Ecuador built the 503-kilometer Trans-Ecuadorian Pipeline to carry crude petroleum from the Oriente fields across the Andes to a new refinery just south of Esmeraldas. Although the pipeline was designed to carry as much as 400,000 bd, volume averaged just over 300,000 bd in the late 1980s. A landslide caused by a severe earthquake in March 1987 destroyed forty kilometers of an aboveground section east of Quito. To keep exports from stopping completely, Ecuador quickly constructed a thirty-eight-kilometer spur from the Oriente fields to Colombia's pipeline. Oil was then either exported directly as crude from Colombian ports or taken by tanker from Colombia to Ecuador's largest refinery at Esmeraldas. Although this stopgap measure allowed for some petroleum to be exported, production at the Oriente fields had to be trimmed by more than half for the five months it took to repair the TransEcuadorian Pipeline.

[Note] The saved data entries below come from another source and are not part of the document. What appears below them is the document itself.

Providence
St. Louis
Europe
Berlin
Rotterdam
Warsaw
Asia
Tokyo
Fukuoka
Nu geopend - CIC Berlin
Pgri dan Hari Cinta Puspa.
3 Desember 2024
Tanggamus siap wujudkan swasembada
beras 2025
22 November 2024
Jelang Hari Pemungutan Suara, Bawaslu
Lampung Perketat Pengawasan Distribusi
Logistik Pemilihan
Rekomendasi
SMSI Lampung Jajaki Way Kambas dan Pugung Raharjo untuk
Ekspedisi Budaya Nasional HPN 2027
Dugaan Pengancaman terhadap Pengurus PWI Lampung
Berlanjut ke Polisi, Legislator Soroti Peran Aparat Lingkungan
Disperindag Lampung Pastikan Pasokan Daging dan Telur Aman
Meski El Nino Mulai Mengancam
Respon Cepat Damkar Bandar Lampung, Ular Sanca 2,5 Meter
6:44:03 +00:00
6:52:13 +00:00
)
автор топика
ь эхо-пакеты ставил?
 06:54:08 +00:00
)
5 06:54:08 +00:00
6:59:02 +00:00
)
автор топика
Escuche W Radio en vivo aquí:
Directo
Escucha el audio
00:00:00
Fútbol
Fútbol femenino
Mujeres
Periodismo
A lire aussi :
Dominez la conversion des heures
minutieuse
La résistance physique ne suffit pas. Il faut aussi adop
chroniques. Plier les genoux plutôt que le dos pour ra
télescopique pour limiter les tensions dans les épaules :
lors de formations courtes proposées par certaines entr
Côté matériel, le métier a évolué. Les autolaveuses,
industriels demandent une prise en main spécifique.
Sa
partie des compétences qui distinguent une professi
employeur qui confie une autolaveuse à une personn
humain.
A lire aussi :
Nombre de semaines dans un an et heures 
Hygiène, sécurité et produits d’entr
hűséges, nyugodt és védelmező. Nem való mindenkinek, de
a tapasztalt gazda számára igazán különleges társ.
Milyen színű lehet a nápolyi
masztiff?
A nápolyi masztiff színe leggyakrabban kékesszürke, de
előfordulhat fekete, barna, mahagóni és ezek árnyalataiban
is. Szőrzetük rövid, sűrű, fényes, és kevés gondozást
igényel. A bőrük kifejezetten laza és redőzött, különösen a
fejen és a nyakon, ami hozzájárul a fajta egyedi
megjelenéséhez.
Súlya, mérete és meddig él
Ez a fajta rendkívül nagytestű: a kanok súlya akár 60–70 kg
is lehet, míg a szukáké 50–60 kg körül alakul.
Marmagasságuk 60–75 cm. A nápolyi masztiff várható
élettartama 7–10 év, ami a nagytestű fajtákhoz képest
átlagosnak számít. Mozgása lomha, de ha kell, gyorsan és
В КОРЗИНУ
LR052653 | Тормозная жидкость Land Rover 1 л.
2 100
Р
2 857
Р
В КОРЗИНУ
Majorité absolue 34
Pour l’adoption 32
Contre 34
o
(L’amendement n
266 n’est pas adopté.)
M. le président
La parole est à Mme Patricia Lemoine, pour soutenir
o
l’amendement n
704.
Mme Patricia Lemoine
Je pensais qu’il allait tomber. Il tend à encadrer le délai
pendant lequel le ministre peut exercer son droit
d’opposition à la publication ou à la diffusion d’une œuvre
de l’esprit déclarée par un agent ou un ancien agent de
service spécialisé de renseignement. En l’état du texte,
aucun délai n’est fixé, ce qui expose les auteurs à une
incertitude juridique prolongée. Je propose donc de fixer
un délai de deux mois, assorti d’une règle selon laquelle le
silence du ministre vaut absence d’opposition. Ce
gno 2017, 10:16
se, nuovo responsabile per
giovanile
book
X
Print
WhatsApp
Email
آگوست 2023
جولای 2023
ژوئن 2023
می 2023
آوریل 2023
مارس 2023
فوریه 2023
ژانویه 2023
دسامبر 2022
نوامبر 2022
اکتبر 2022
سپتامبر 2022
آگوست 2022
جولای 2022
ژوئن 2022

Unlike many of the larger OPEC countries, Ecuador refined less than half of the petroleum it produced. Most of the country's 123,000 bd refining capacity was located at two refinery complexes, one at Esmeraldas and a complex of three refineries at the Santa Elena oil fields. The Esmeraldas refinery had a 90,000 bd capacity, whereas the three older Santa Elena refineries had a combined output of 32,000 bd. Ecuador's newest refinery, completed in 1987 near Nueva Loja in the Oriente fields, had a capacity of 1,000 bd.
Control and ownership of petroleum production and refining was held by foreign oil companies, the government-owned PETROECUADOR which replaced the former Ecuadorian State Petroleum Corporation (Corporación Estatal Petrolera Ecuatoriana--CEPE), or consortia composed of both. PETROECUADOR assumed complete control of the Trans-Ecuadorian Pipeline in 1989 and announced it would take over most other foreign interest in the petroleum industry in the early 1990s.
In addition to abundant supplies of petroleum, observers estimated that the country had natural gas reserves in the Oriente and offshore in the Gulf of Guayaquil totalling 400 billion cubic meters. Reserves in the Oriente were collocated with petroleum deposits. Producers flared most of the gas associated with petroleum drilling, using only small amounts as fuel. Distance from markets made exploitation of the gas uneconomical, although a small plant to harness the gas as a fuel was completed near Nueva Loja in the mid-1980s. Reserves in the Gulf of Guayaquil, thought to be among the largest in Latin America, remained unexploited because of an uncertain domestic market for natural gas and a legal dispute between the government and foreign companies over ownership.